Essentially, Vagrant is a wrapper around virtualization software (like VirtualBox) used for virtual development environment configuration. Using Vagrant commands you can easily run, stop or reboot a development server with any OS distribution you need with your application running on it. Using Puppet you can modify the virtual server instance by adding various packages (dependencies) to it (like PHP, GIT, MySQL etc.). If you want to go deeper and learn a lot more about vagrant check out their site .
Development is production
Here’s a sentence we’ve all heard a million times: “But, It works on my computer”. In most cases it’s indeed true. By using Vagrant we can eliminate that problem. Vagrant and Puppet allow us to recreate a production environment locally which means that there won’t be any surprises once we deploy out site or application to the staging or to the production server. Since development environment packages are defined via configuration files we can add those files to the project version control as well. This means other team members can run the project on the exact same environment as you do.
Use case
So, let’s say you’re developing a WordPress site that will be hosted on WordPress VIP hosting. Since WordPress VIP hosting has a set of rules that define how your site should behave it would be cool to have a local development environment that acts in the same way. Luckily there’s such a thing and it’s called vip-quickstart, It’s based on Vagrant and Puppet.
In order to explain how Vagrant helps you in your development process we’ll see how to create a new VIP Quickstart project locally. First you’ll need to download and install VirtualBox (link to virtualbox), Vagrant (link to vagrant) and Git (link to git). Once installed we can now clone the vip-quickstart repository into our project directory (that will be created by the git clone command).
git clone git@github.com:Automattic/vip-quickstart.git wordpressvip
This command will now clone vip-quickstart repospory in our WordPressvip folder. Once cloned use terminal to navigate to the newly created project folder and run:
bin/vip-init
This will now initialize the new WordPress VIP development environment. Since this is probably the first time you’re booting up this development environment it will take some time for Vagrant to download and install all the required packages (including the OS). One more thing. Keep your eyes on the terminal since it will prompt you to enter your password a few times.
Once the provisioning (dependency download and installation process) has finished VIP Quickstart “wizard” will ask you to enter a hostname for your new development environment. You’ll also be provided with the default one. Click the ENTER key and Boom! That’s it! You now have a fully functional development environment that is accessible via the hostname you’ve entered a few seconds ago. Now you can start the site development just like you would normally. Since Vagrant creates a shared folder for your project your local files will be synced to the virtual machine automatically (upon file creation/saving). VIP Quickstart installs WordPress multisite with a few suggested plugins including VIP theme and plugin scanner.
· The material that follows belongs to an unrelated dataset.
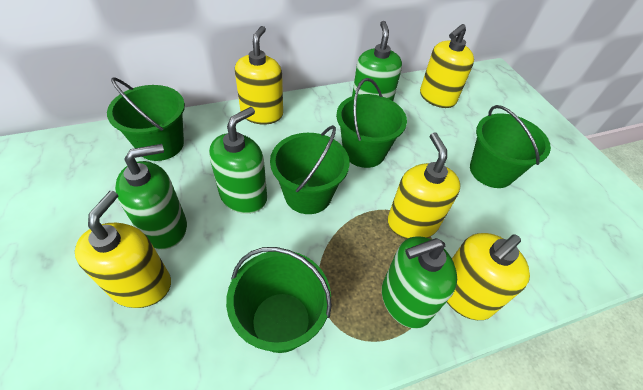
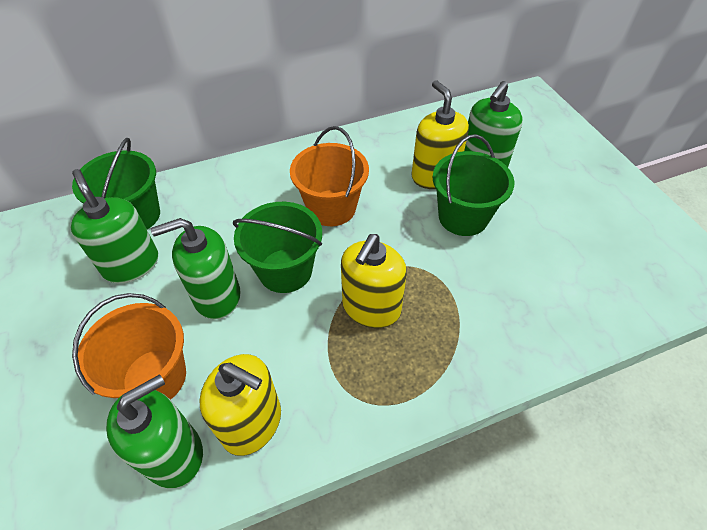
green bucket: 5 -> 3
orange bucket: 0 -> 2
yellow soap dispenser: 5 -> 3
Creating custom development environment
By using online solutions like puphpet you can easily create your own development environment(s) that match the production environment your site will be running on. All you need to do is fill in a few input fields that’ll be used for server configuration and click download. Now you can use downloaded files as a starting point for your new project development.
Conclusion
Having a local environment that is the same as the production environment is a nice thing to have. It provides you some form of security during the development process. Equally it also eliminates the need for applications like MAMP, WAMP, XAMPP etc. Once you remove your virtual box instance you are 100% sure that you’ve removed all of the software and services that were installed on it. So go ahead, knock yourselves out and use Vagrant in your next project. Believe me, you won’t regret it.